Homework Assignments Week 2.4: Code Generation
Compilation Schemas
The following assignments have you derive from a definition of the dynamic semantics of a construct of the Tiger language, a compilation schema for that construct that translates it to a JVM byte code. The full definition can be found on github. The definitions for abstractions such as lookup
and allocate
where discussed in Lecture 14. The compilation schema is discussed in Lecture 13.
Arithmetic Expressions
Consider the following
rules // integers
Int(i) --> IntV(parseI(i))
Uminus(e) --> Minus(Int("0"), e)
Plus(IntV(i), IntV(j)) --> IntV(addI(i, j))
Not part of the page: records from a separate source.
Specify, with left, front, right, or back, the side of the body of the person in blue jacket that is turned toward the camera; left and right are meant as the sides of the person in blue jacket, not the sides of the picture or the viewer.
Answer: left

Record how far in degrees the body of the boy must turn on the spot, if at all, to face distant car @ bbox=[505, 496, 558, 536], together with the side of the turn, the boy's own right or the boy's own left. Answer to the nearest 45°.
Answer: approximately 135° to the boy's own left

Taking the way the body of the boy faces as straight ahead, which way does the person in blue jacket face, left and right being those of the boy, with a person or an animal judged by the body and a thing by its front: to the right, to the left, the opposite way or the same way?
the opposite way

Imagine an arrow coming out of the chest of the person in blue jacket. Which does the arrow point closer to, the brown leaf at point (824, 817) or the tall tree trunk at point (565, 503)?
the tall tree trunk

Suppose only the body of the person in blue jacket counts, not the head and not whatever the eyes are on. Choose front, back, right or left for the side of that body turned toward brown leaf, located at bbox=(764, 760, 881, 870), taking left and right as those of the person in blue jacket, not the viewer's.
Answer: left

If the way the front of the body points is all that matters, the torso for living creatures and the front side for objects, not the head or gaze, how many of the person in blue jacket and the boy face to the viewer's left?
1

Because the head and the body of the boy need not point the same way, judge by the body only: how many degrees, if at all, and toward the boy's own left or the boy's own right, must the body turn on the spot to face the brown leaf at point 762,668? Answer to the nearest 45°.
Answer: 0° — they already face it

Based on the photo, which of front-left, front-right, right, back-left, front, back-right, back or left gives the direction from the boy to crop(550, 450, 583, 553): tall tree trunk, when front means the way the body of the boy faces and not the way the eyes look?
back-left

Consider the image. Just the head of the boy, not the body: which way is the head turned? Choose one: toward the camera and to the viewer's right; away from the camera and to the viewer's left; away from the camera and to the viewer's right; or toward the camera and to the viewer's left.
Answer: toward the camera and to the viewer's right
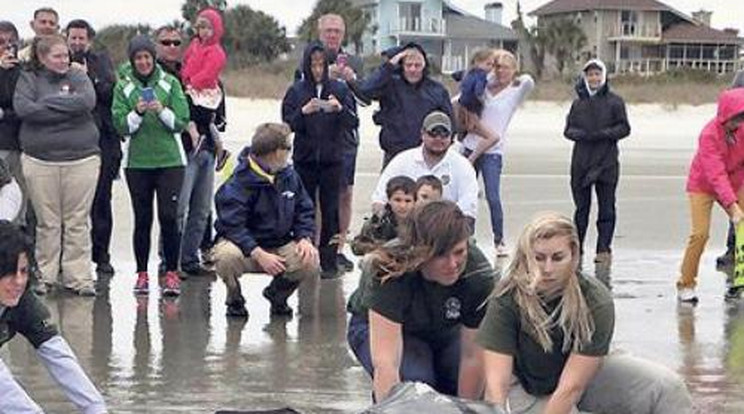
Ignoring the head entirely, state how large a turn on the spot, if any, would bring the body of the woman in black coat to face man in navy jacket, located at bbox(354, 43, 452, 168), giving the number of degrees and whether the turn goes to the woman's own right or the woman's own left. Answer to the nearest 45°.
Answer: approximately 45° to the woman's own right

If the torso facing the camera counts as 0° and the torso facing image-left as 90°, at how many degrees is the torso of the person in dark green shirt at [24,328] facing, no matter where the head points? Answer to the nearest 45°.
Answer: approximately 315°

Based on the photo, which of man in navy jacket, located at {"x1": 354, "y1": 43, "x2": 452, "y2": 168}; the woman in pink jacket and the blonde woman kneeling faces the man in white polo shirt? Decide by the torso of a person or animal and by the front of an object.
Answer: the man in navy jacket

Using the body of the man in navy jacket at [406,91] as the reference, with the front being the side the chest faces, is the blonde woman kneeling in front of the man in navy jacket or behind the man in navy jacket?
in front

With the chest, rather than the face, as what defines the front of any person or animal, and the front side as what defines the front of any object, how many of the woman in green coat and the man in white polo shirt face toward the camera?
2

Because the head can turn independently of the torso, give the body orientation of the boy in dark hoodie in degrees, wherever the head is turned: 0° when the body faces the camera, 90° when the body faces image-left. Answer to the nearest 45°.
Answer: approximately 0°

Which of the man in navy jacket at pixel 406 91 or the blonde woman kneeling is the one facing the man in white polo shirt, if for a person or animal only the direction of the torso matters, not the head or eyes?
the man in navy jacket

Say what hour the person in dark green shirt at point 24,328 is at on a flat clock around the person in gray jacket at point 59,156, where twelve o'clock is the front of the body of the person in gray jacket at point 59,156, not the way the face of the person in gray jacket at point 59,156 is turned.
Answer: the person in dark green shirt at point 24,328 is roughly at 12 o'clock from the person in gray jacket at point 59,156.

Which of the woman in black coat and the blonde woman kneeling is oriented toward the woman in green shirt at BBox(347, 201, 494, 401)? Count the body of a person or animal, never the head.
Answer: the woman in black coat

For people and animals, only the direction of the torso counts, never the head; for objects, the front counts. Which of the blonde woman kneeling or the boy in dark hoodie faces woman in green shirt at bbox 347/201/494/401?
the boy in dark hoodie
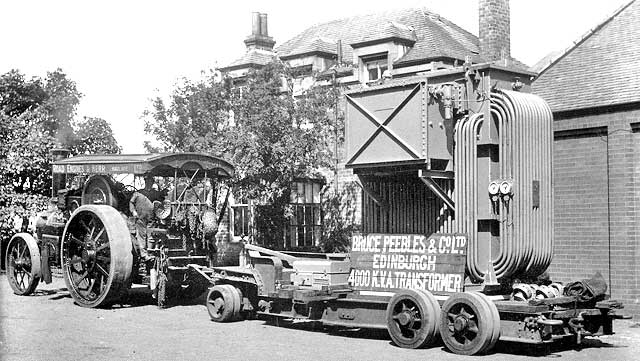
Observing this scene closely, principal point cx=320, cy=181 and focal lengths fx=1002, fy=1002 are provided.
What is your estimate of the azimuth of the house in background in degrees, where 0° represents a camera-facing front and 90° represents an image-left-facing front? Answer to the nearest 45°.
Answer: approximately 45°

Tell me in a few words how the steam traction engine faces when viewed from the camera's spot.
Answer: facing away from the viewer and to the left of the viewer

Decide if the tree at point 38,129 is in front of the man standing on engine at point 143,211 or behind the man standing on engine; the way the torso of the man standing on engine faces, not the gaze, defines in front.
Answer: behind

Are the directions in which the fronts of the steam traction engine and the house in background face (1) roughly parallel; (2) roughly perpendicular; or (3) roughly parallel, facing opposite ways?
roughly perpendicular

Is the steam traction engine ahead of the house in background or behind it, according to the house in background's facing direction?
ahead

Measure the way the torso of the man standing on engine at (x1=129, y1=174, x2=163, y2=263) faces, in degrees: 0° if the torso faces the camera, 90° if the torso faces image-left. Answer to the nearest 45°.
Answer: approximately 315°

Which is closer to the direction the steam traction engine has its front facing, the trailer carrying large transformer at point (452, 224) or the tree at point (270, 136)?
the tree

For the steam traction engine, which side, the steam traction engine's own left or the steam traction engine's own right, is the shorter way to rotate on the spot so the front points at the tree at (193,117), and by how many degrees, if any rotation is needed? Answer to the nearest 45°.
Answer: approximately 45° to the steam traction engine's own right

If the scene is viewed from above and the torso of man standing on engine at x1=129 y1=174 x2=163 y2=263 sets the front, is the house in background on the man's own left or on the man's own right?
on the man's own left

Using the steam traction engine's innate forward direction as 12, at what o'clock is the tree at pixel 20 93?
The tree is roughly at 1 o'clock from the steam traction engine.

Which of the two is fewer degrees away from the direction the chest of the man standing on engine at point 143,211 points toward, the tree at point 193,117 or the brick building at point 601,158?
the brick building
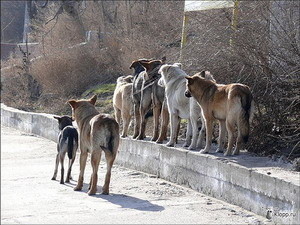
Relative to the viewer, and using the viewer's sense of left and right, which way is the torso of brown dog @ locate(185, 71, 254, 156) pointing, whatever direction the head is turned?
facing away from the viewer and to the left of the viewer

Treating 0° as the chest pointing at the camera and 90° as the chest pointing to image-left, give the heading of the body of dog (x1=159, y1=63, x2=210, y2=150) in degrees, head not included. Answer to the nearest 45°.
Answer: approximately 135°

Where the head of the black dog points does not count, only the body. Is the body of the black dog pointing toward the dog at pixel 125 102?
no

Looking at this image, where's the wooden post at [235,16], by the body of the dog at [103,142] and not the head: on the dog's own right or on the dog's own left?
on the dog's own right

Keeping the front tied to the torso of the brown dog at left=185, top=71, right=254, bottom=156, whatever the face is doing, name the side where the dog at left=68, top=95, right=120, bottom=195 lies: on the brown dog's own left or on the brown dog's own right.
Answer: on the brown dog's own left

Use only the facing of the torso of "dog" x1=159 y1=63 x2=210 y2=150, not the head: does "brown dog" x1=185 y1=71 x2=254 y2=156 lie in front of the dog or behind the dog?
behind

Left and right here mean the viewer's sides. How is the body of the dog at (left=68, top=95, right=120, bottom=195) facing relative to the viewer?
facing away from the viewer and to the left of the viewer

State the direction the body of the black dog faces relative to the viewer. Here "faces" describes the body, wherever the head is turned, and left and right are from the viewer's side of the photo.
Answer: facing away from the viewer and to the left of the viewer

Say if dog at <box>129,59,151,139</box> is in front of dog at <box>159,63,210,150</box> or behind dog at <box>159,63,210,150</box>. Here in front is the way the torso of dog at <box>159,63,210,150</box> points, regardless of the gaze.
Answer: in front

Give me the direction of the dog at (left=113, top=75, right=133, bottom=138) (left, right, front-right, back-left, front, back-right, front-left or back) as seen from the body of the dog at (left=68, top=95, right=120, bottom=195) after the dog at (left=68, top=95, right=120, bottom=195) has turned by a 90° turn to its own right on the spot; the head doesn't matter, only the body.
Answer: front-left
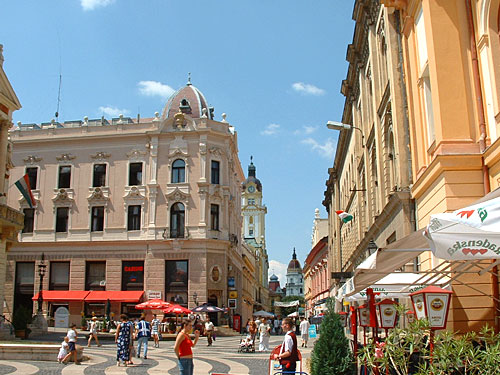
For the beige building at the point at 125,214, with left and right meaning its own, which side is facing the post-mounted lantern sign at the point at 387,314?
front

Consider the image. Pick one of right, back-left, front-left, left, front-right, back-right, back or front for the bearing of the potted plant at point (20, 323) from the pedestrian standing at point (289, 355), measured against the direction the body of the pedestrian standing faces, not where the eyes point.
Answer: front-right

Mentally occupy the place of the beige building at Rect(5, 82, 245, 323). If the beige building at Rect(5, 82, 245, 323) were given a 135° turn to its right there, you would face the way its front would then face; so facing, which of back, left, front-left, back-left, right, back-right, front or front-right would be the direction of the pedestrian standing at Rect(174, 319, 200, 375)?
back-left

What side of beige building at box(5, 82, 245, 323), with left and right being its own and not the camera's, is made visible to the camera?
front

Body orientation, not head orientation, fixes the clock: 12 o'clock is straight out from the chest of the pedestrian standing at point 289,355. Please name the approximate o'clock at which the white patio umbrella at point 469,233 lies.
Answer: The white patio umbrella is roughly at 8 o'clock from the pedestrian standing.

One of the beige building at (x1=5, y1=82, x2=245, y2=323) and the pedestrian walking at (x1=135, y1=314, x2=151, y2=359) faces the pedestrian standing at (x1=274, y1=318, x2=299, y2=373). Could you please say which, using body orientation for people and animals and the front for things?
the beige building

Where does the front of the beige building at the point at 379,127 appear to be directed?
to the viewer's left

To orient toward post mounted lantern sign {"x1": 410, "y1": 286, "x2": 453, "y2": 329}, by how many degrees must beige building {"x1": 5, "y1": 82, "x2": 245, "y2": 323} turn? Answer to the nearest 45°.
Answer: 0° — it already faces it
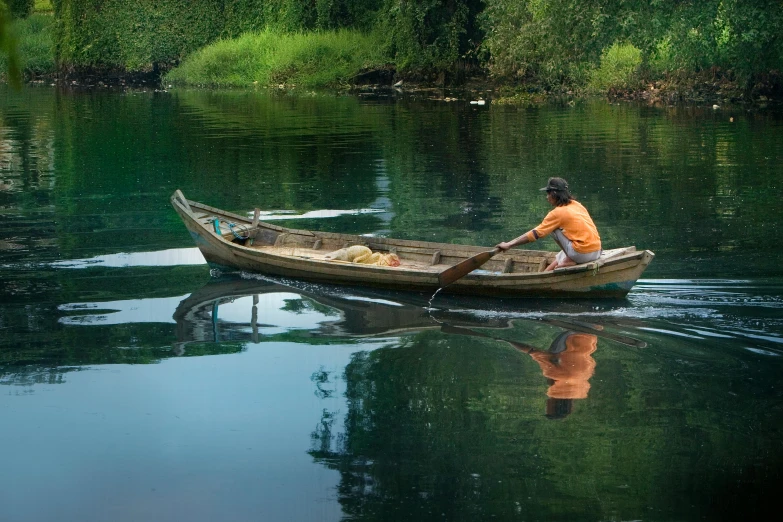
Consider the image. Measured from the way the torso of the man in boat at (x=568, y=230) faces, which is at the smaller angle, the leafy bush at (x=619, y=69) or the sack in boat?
the sack in boat

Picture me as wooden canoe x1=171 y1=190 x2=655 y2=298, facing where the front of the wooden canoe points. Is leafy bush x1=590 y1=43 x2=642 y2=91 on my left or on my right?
on my right

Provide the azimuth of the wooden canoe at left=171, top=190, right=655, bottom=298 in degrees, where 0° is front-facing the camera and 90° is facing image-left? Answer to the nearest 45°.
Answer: approximately 90°

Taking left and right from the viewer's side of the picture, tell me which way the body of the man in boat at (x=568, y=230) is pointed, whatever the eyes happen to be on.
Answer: facing to the left of the viewer
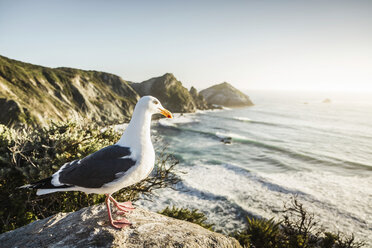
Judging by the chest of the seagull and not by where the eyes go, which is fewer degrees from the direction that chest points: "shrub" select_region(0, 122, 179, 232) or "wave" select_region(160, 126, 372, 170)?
the wave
Leq(IntV(i), IntV(j)) --> IntV(leqI(i, j))
Function Calls
Consider the following DynSem definition of the execution of Tiger function calls. Design a compilation schema that translates a function call to JVM bytecode. What assumptions do you make on the translation of function definitions?
rules // function call
Call(f : Id, args) --> v
where
readVar(f) --> ClosureV(params, e, E);
evalArgs(params, args) --> E';
E {E', E} |- e --> v
evalArgs([], []) --> {}
evalArgs([FArg(x : Id, _) | args], [v | es]) --> {x |--> a, E}
where
allocate(v) --> a;
evalArgs(args, es) --> E
Nested Functions
Tiger has nested function definitions. Design a compilation schema for compiling such functions to JVM byte code
let
function power(x: int, n: int): int =
let
function pow(n: int): int =
if n = 0 then 1 else x * pow(n - 1)
in pow(n)
in
power(3, 4)
Nested functions may mutate the local variables of their parent function:
let
function power(x: int, n: int): int =
let
var p : int := 1
function pow(n: int): int =
if n = 0 then p
else (
p := x * p;
pow(n - 1)
)
in pow(n)
in
power(3, 4)
Records
Consider the following DynSem definition of the execution semantics of Tiger records creation and record access. Design a compilation schema that translates a record to JVM bytecode.
signature
constructors
NilV : V
RecordV : Env * Int -> V
arrows
initFields(List(InitField)) --> Env
rules // records
NilExp() --> NilV()
Record(_, fields) --> RecordV(E, fresh)
where initFields(fields) --> E
initFields([]) --> {}
initFields([InitField(f : Id, v) | fields]) --> {f |--> a, E}
where
allocate(v) --> a; initFields(fields) --> E
FieldVar(lv, x : Id) -lval-> a
where
read(lv) --> RecordV(E, _); E |- lookup(x) --> a
Other Compilation Schemas
Similarly consider compilation schemas for other Tiger constructs, such as:
- Let bindings with local variables
- For loop with bound iteration variable
- Break statement in for/while loop
- Array types, creation and access
Code Generation Mechanics
String Generation
- List three techniques for generating strings directly
- Discuss the relative advantages and disadvantages of these techniques
AST Generation
- What is the advantage of AST generation over string generation?
- Are there disadvantages?
- What does it require to guarantee syntactic correctness of generated code?
- How does Stratego guarantee syntactic correctness of generated code?
Concrete Object Syntax
- What is concrete object syntax?
- What is the general architecture for implementation of concrete object syntax?
- What properties of generated code does concrete object syntax guarantee?
Optimization
Peephole Optimization
Byte code can be optimized by considering patterns of subsequent instructions and rewriting them to more efficient instructions. Study the following Jasmin code and its sequence of optimizations on the slides of Lecture 13. What peephole optimization rules can you infer from that sequence?
.method public static fac0(I)I
iload 1
ldc 0
if_icmpeq label0
ldc 0
goto label1
label0: ldc 1
label1: ifeq else0
ldc 1
goto end0
else0: iload 1
iload 1
ldc 1
isub
invokestatic
Exp/fac0(I)I
imul
end0: ireturn
.end method
Tail Recursion Elimination
What is the goal of tail recursion elimination? Give an example of tail recursion elimination applied to a program in a high-level programming language.